Visiting Sheik Jarrah – the asymmetry of laws

After Sunday’s service, Yuval, our Israeli guide, took us on a bus ride to Sheik Jarrah (named for a 13thc religious leader during the time of Saladin).  We passed his tomb and the mosque from which we hear the call of the muezzin from the minaret several times a day. 

Near the mosque is the small tomb of a revered Jewish sage, Shimon the Righteous.  After the 1948 war, this part of Jerusalem fell under the control of Jordan and most Jewish residents left.  In 2009, a right-wing settler organization found the original deeds to houses owned by three of these families.  It forcibly evicted the Palestinian residents and moved young settlers into the houses, adjacent to the tomb of the sage.  The Israeli Supreme Court ruled that since the deeds were valid the organization could claim contemporary ownership.  According to Yuval, Palestinian activists elsewhere in Israel initially welcomed this decision, assuming it would give refugees from the wars in 1948 and 1967 the right to return to properties for which they still held the deeds (and in many cases, the keys).  Unfortunately, as Yuval put it, there is no symmetry in the law as applied to Israelis and Palestinians.

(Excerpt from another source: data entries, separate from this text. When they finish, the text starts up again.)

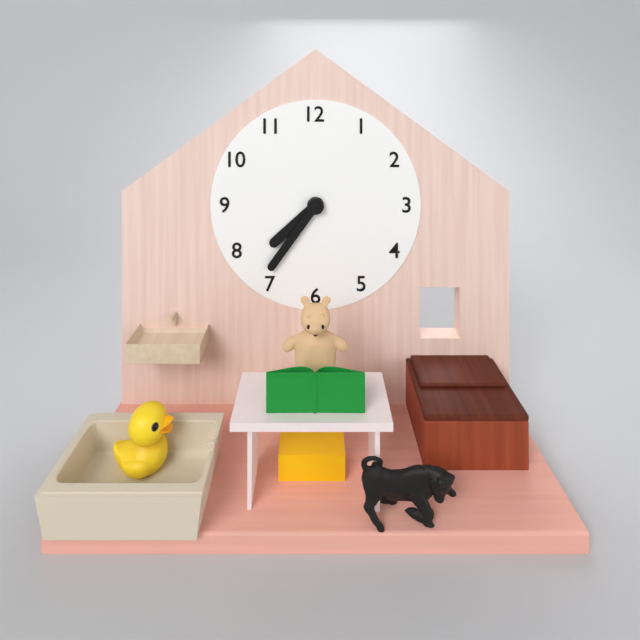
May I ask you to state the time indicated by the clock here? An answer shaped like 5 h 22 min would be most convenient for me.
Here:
7 h 36 min
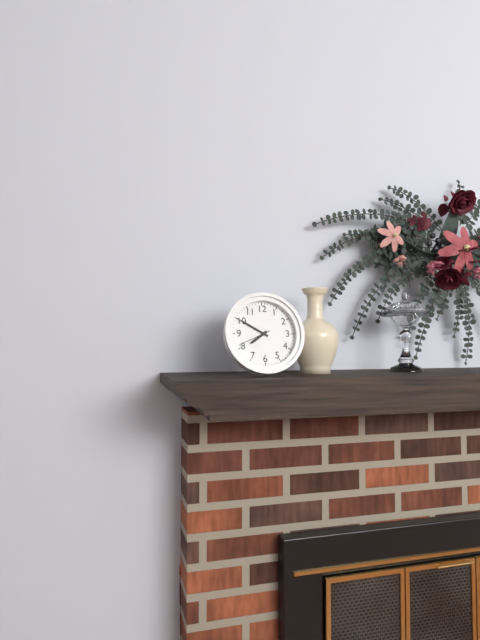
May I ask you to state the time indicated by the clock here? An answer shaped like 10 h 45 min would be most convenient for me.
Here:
7 h 50 min
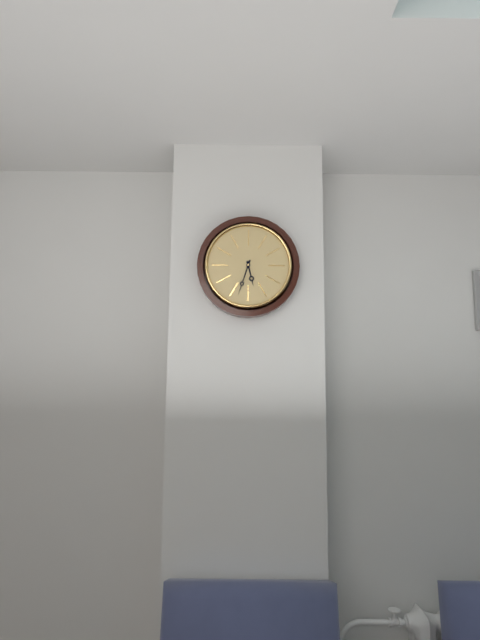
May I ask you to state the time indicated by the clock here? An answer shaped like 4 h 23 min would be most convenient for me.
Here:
5 h 33 min
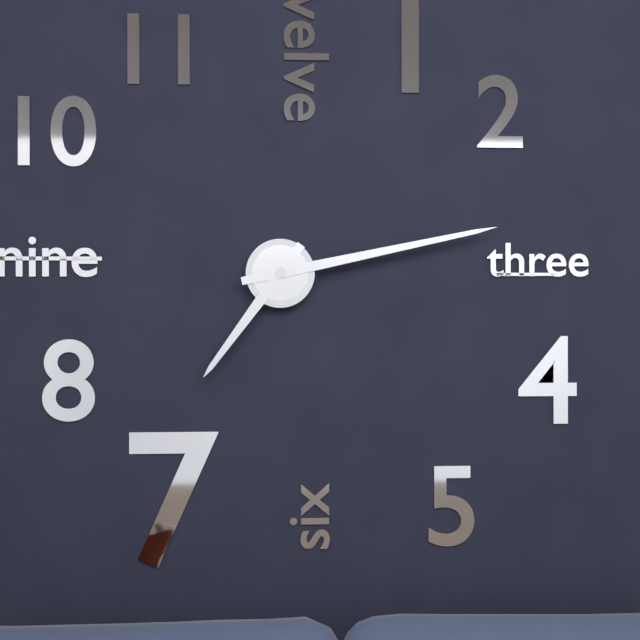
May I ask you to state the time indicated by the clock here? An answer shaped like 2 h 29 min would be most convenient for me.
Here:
7 h 13 min
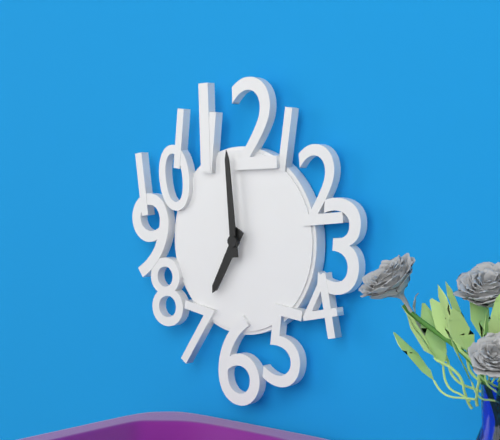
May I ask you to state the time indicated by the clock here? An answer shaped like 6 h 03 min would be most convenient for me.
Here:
6 h 59 min
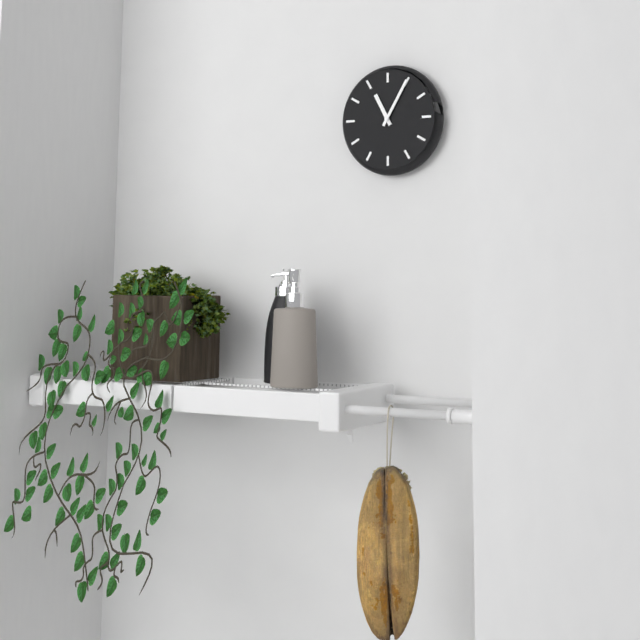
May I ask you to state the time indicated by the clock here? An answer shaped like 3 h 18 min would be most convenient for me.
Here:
11 h 05 min
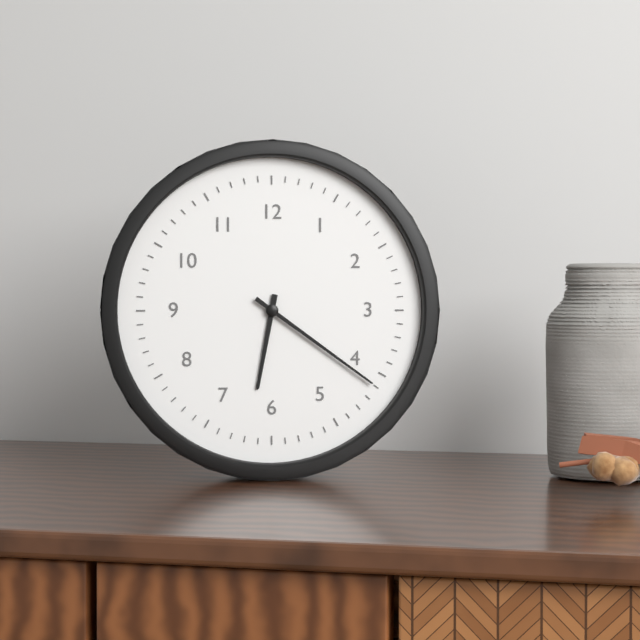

For the most part, the Sheik Jarrah neighborhood remains predominantly Muslim.  For several years after 2009, pro-peace Israelis and Palestinians demonstrated near the settler houses, but Israeli police were always quick to turn them back or arrest the more  persistent among them.  Eventually this “Sheik Jarrah Solidarity” movement dwindled, but it set a precedent for collaborative protests in later settler disputes.  Today the police keep a watchful eye on the sage’s tomb and the three settler houses from across the Nablus Road.  But further settler incursions in this area appear to have abated.